The drivers of economic output, productivity, and wages:

  • Metro area economic output, productivity, and wages correlate most closely with the size and density of the downtown office district and close-in neighborhoods that have ready access to downtown jobs and urban amenities.
  • Metros with the greatest size and density form a top tier in economic performance, their density dependent on extensive rail and bus systems which make possible population and job growth without the traffic congestion and parking demands that otherwise constrain urban densities.
  • Correspondingly, they have the lowest proportion of downtown land devoted to surface lots.
The economic cost of the now-pervasive housing crisis:

  • For decades housing shortfalls pushed growth out from the nation’s most successful urban centers. Expansion in the rural fringe served to constrain housing prices. But that has come at a substantial cost to the nation in innovation, productivity, and economic output.
  • This report estimates that the additional GDP that would be generated from faster growth in the most housing-constrained metros (like New York and San Francisco) and greater downtown concentration of jobs and population in relatively decentralized metros (a group that includes all the Sunbelt metros), totals $1.22 trillion annually, or 12.2 percent of the GDP of the metros analyzed and 5.7 percent of the economic output of the nation as a whole.
Re-sorting of the urban hierarchy

  • Between 2012 and 2022, Austin moved from twentieth to ninth in ranking of metro area economic output, productivity and wages.
  • Other big gainers were Portland. Raleigh, and Salt Lake City, rising centers of tech and other knowledge-economy jobs, and Miami, on the strength of its position as a gateway for trade and commerce with Latin America and the Caribbean.
The overall takeaway from the report is that the pandemic continued longer-term trends that have reduced the differences between fast-growing, largely Sunbelt metros and the denser, older metros that have most thrived from the growth of the knowledge economy. All have seen rapid escalation in housing prices, the product of pre-pandemic growth in central cities and inner suburbs, now combined with the desire for more living space in an era of widespread remote work. All will continue to experience the centripetal pull created by the knowledge economy’s dependence on rich ecosystems of talent, skill, capital, and inventiveness.

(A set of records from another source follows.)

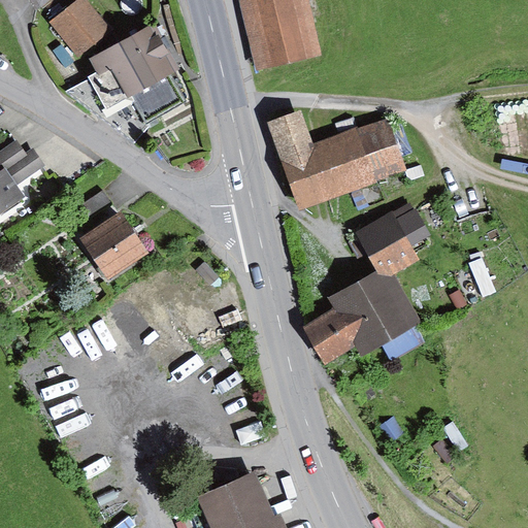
[(31,0),(39,9),(50,0),(31,0)]
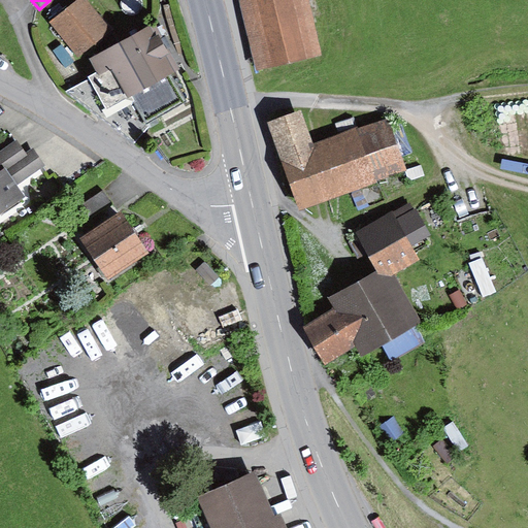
[(85,0),(78,0),(51,22),(78,59),(111,33),(85,0)]
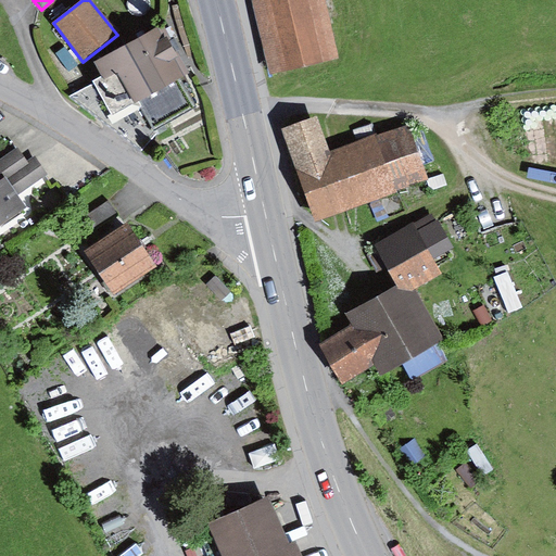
[(320,0),(244,0),(263,76),(335,61),(320,0)]
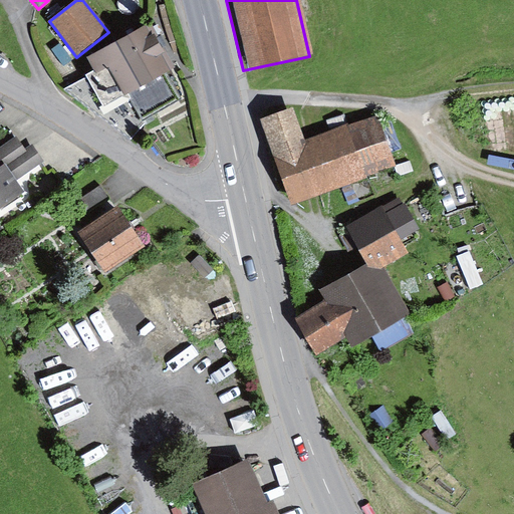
[(151,21),(88,56),(96,71),(87,76),(103,105),(127,92),(142,116),(178,96),(165,74),(177,67),(151,21)]
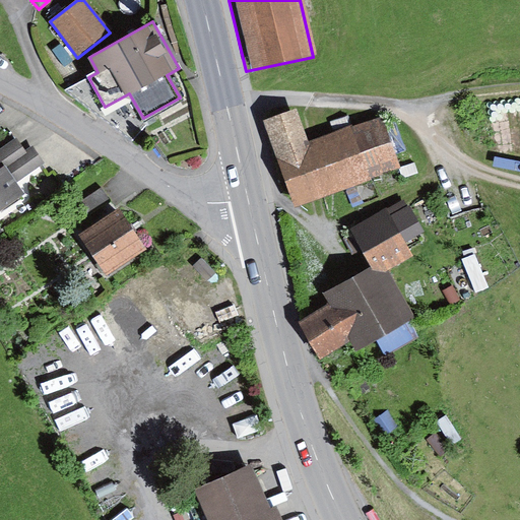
[(294,116),(259,126),(281,203),(399,170),(386,123),(303,147),(294,116)]
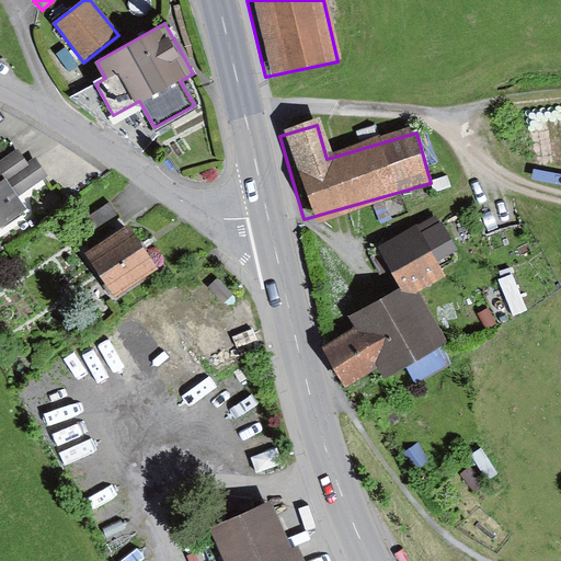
[(19,145),(0,157),(0,173),(4,181),(11,176),(22,191),(48,171),(36,155),(33,157),(29,159),(19,145)]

The central task in coping with these pressures is to make more intensive use of land in and near the metropolitan center. The all-but existential need is in housing, where pandemic-era housing appreciation put more and more housing out of the reach of everyday households. Beyond housing there is a vital need to expand transportation systems essential to accommodate growth, and to enlarge and enrich the public realm.

These are the essential ingredients to a future in which the nation’s largest cities and metro areas best utilize their unique strengths of density, diversity, economic sophistication and interconnectedness for their own benefit and the benefit of the country as a whole.